Dice Buttafuoco : "Decidano i siciliani: vogliamo essere uguali agli altri o indipendenti? Ma mai più “speciali”. Roma non ti ascolta, l’Europa manco sa che esisti. Solo gli scafisti conoscono l’esistenza della Sicilia, che gli viene comoda come approdo".

Chi, della sua terra, aveva capito,  perfettamente, tutto, già a metà anni ’60 del secolo passato, fu lo scrittore Leonardo Sciascia che, con straordinaria lucidità, mise a nudo non soltanto mafia e cultura mafiosa, ma anche i legami tra la mafia siciliana e il Nord -Italia, allora ricco e prospero. Sciascia fu il primo a scrivere - in un volume straordinario dal titolo: “La palma va al Nord” - che la vera mafia, tra la fine degli anni ’60 e i primi anni ’70, si andava radicando  nel Nord-Italia.
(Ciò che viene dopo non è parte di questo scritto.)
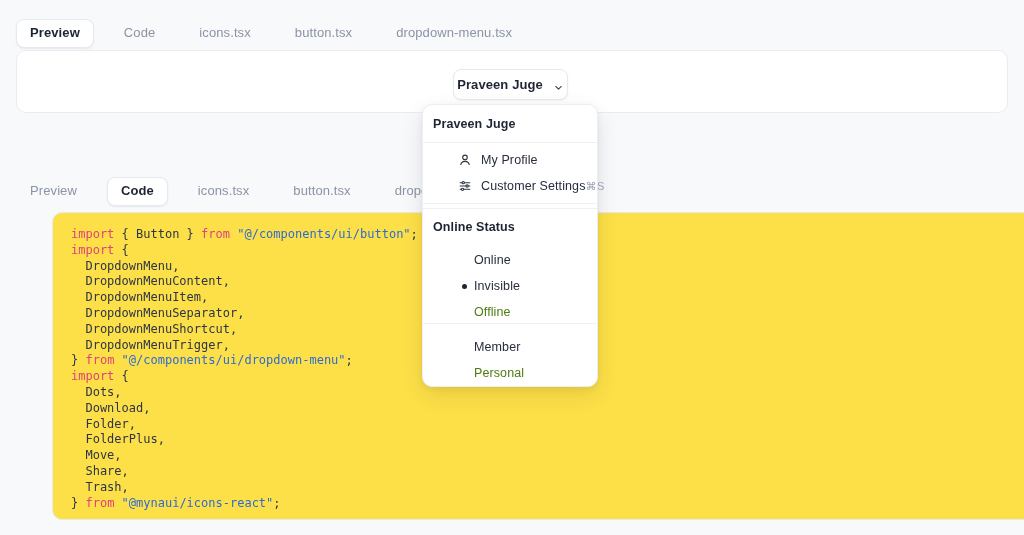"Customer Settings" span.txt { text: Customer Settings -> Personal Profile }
Questa premonizione gli costerà carissima. Perché avrà contro personaggi che, di quel sistema - magari indirettamente - comunque beneficiavano. Scontro che diventerà sempre più duro negli anni ’80.
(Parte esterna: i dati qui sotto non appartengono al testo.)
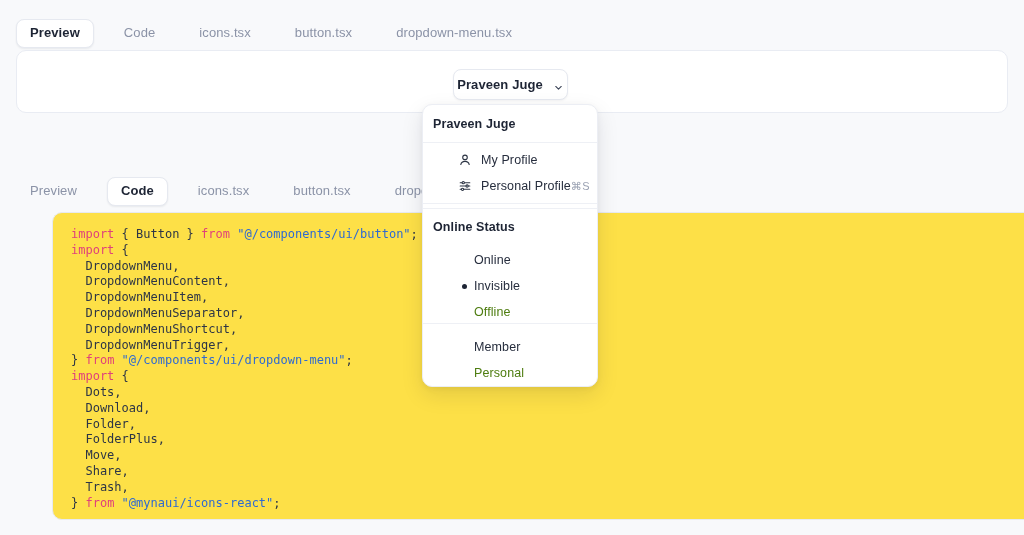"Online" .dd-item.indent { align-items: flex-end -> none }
E, proprio il 6 gennaio del 1980, fu ucciso, dai picciotti, un palermitano acuto, che i boss odiavano, proprio perché avevano capito che egli era portatore di quanto, allora come oggi, mancava alla Sicilia : un progetto per l'Isola, culturale prima che politico, che avrebbe creato seri problemi all' "Onorata società" proprio nella fase in cui la mafia si stava affermando negli Stati Uniti, con la cosiddetta "Pizza connection".

Quel politico si chiamava Piersanti Mattarella, fratello di Sergio, asceso al Quirinale, grazie alla benedizione di Matteo Renzi, leader del PD, dove sono confluiti gli ex dc e gli ex comunisti, compagni di Pio La Torre, ucciso nel 1982 dai killer di Cosa Nostra. I boss decisero di eliminarlo in quanto avevano ben compreso  la pericolosità del segretario regionale del Pci, a differenza di alcuni suoi compagni che, per sminuirne l'impegno, ripetevano : "Pio ha la fissa della mafia...".